The records Block Start
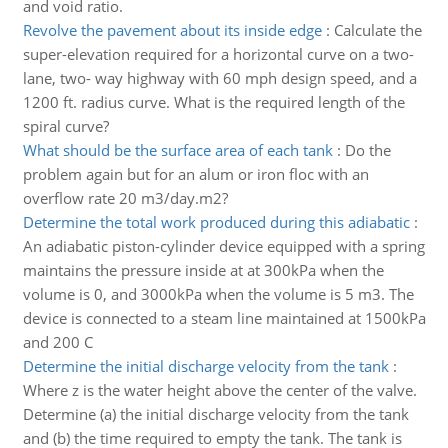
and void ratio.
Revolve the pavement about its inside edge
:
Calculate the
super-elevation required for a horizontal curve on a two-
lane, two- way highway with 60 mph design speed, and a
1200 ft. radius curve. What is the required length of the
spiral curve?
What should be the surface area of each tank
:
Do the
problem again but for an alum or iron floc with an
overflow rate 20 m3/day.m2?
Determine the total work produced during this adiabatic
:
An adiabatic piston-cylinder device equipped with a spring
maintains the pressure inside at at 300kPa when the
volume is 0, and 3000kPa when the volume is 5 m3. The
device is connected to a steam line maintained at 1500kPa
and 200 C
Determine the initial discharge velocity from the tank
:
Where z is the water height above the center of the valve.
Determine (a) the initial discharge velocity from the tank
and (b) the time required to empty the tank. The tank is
The records Block End
The records Block Start
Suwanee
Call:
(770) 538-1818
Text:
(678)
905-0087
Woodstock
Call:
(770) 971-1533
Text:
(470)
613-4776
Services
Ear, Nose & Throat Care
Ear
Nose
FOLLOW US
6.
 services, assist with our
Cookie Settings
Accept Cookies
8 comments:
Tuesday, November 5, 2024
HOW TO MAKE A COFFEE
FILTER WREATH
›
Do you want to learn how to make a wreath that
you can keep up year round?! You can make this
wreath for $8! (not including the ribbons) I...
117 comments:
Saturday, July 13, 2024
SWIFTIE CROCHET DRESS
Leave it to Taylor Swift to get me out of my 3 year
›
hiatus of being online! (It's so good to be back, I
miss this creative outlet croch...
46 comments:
The records Block End
Write out everything in the material from the line containing "and void ratio." down to the line containing "An adiabatic piston-cylinder", both of those lines included, reproducing each line unchanged.

Solved exercise
and void ratio.
Revolve the pavement about its inside edge
:
Calculate the
super-elevation required for a horizontal curve on a two-
lane, two- way highway with 60 mph design speed, and a
1200 ft. radius curve. What is the required length of the
spiral curve?
What should be the surface area of each tank
:
Do the
problem again but for an alum or iron floc with an
overflow rate 20 m3/day.m2?
Determine the total work produced during this adiabatic
:
An adiabatic piston-cylinder device equipped with a spring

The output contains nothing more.